Mechanistic study of oxygen atom transfer catalyzed by rhenium compounds

The investigation of oxygen atom transfer (OAT) catalyzed by transition metal complexes continues to provide chemical insight for advanced studies in bioinorganic chemistry as well as industrial applications. Unlike molybdenum(IV/VI) pairs, which received intensive interest from inorganic and bioinorganic chemists for decades, rhenium(V/VII), forming the redox loop involving two-electron or one-oxygen atom processes has only received limited attention.;A family of oxorhenium(V) complexes was synthesized from methyltrioxorhenium(VII), abbreviated as MTO, that can be reduced by phosphanes, thiols or sulfides and coordinated by suitable ligands including thiolates, phosphanes, pyridines, phenolates, carboxylates and etc.
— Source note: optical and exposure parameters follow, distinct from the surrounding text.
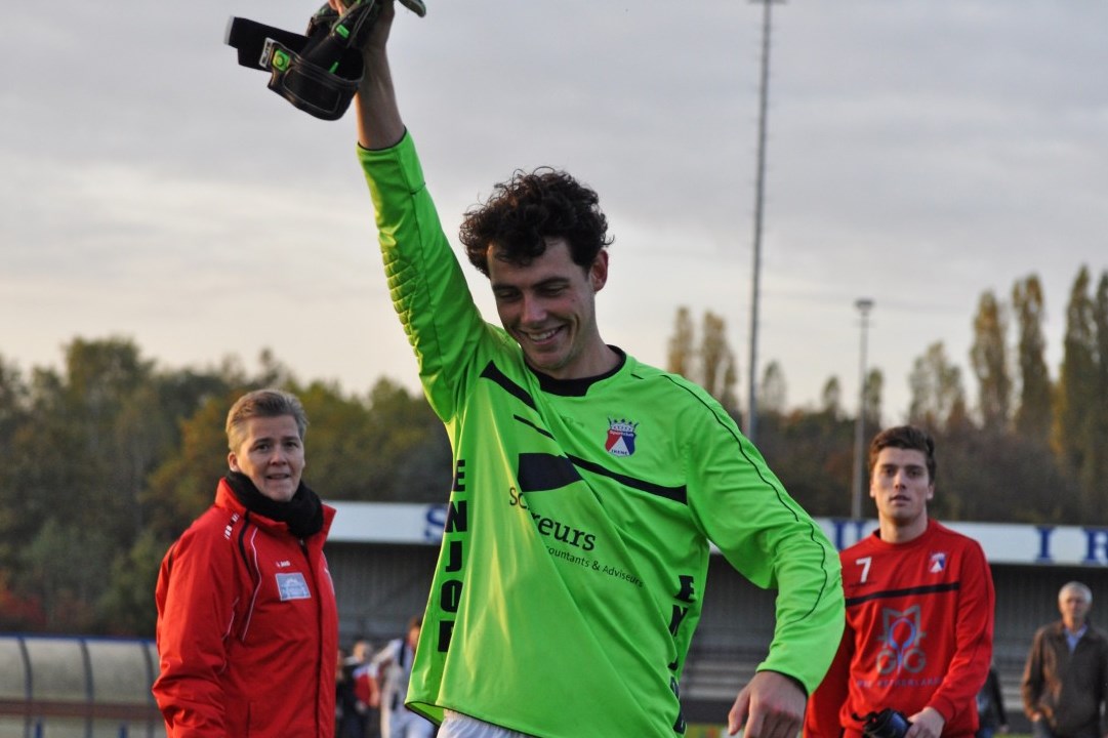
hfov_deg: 15.9
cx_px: 554
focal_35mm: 129
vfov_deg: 10.6
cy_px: 369
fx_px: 3969
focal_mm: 86
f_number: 4.5
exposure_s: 1/640
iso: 800
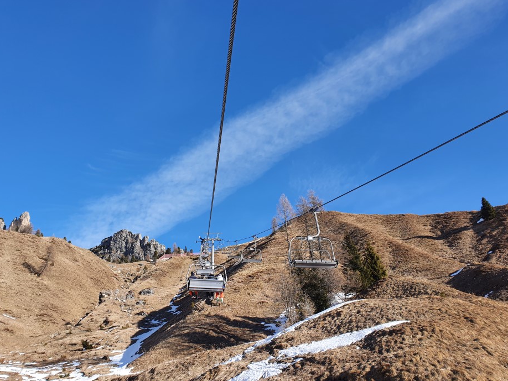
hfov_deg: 61.6
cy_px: 183
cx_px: 250
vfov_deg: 48.2
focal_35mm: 29
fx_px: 426
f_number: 2.4
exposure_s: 1/1144
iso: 50
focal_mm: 4.32
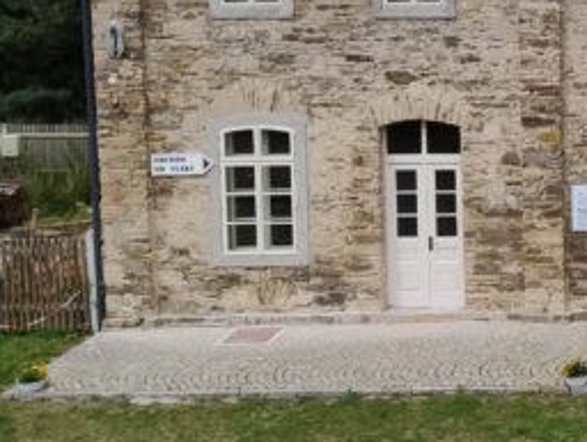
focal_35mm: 96
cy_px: 13
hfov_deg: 18.3
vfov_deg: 15.2
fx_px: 1631
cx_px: 855
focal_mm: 5.56
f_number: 1.8
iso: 100
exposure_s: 1/947
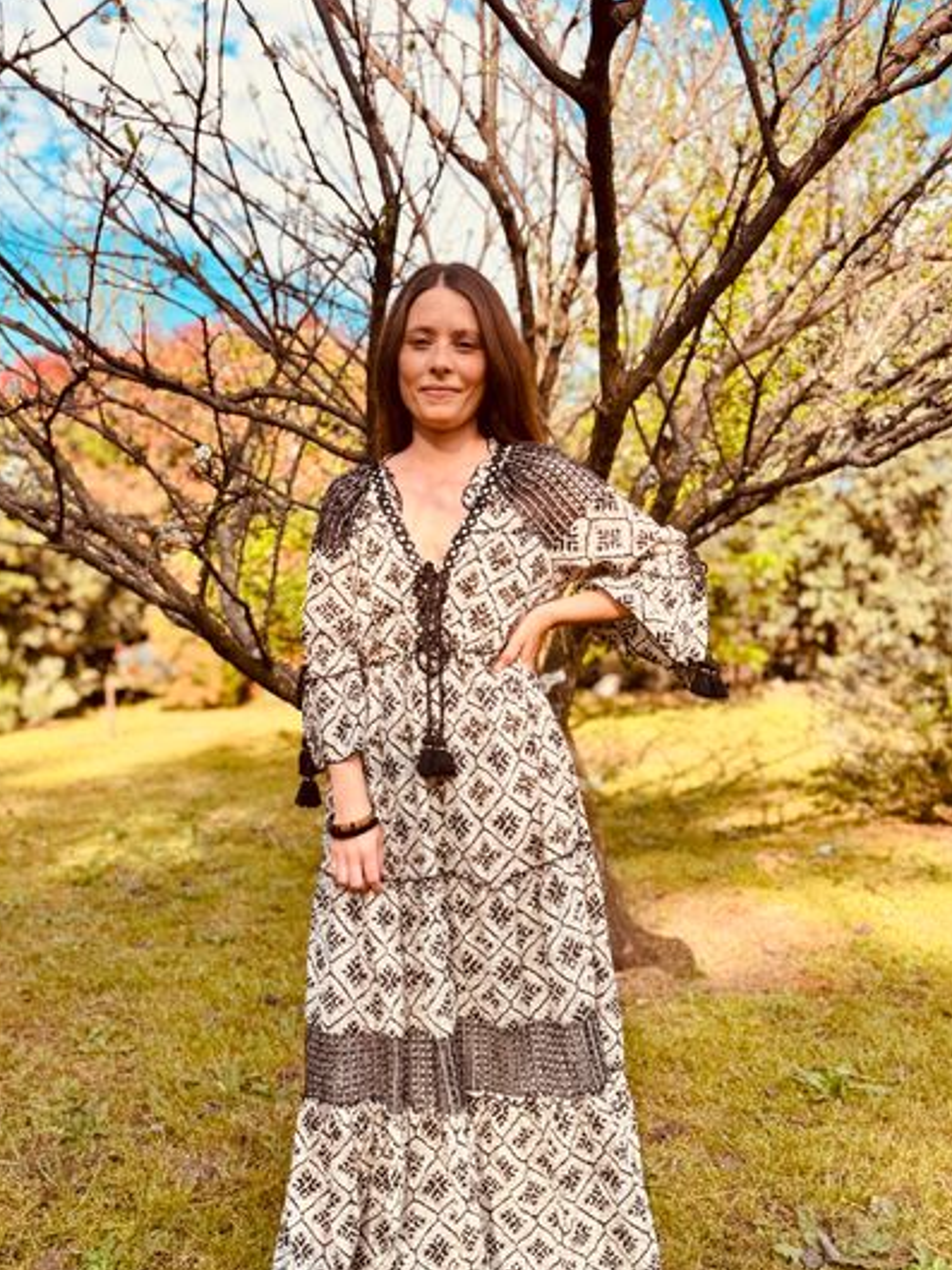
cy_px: 712
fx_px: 1064
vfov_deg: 61.5
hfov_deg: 48.1
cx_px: 422
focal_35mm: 29
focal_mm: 6.76
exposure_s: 1/1923
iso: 80
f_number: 1.78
An unexpected methyl transfer from rhenium to thiolate sulfur was discovered when MTO react with 1,2-ethanedithiol without the presence of a reducing reagent.;Ligand displacement was found to be an essential step in OAT reactions catalyzed by rhenium(V) complexes. This allows the oxidant to access rhenium(V) and be activated by the metal subsequently. Kinetic studies of ligand exchange of McReO(dithiolate)Py with Py or phosphanes and ReO(kappa2-edt)(kappa 2-edtMe) with phosphanes all revealed an unique correlation behavior when series of substituted ligands were employed. Detailed investigation led us to conclude that a three-step mechanism was involved and caused this unique phenomenon.;Further study of the OAT catalytic cycle led us to investigate the geometric effect on the oxidation of rhenium(V) complexes with pyridine N-oxides. Five and six coordinated rhenium(V) complexes with tridentate ligands display an entirely different rate law. The reactions of six-coordinate compounds shows first-order dependence on the concentration of water instead of pyridine N-oxide in the rate law of the reactions of five coordinated rhenium(V) compounds. Steric demand may play the key role in this difference.;A catalytic OAT cycle with pyridine N-oxides and sulfide catalyzed by MeReO(PA)2, where PAH is 2-piclinic acid, was investigated. Mechanistic and isotope labeling studies were applied to trap the intermediate, from which a structure was postulated.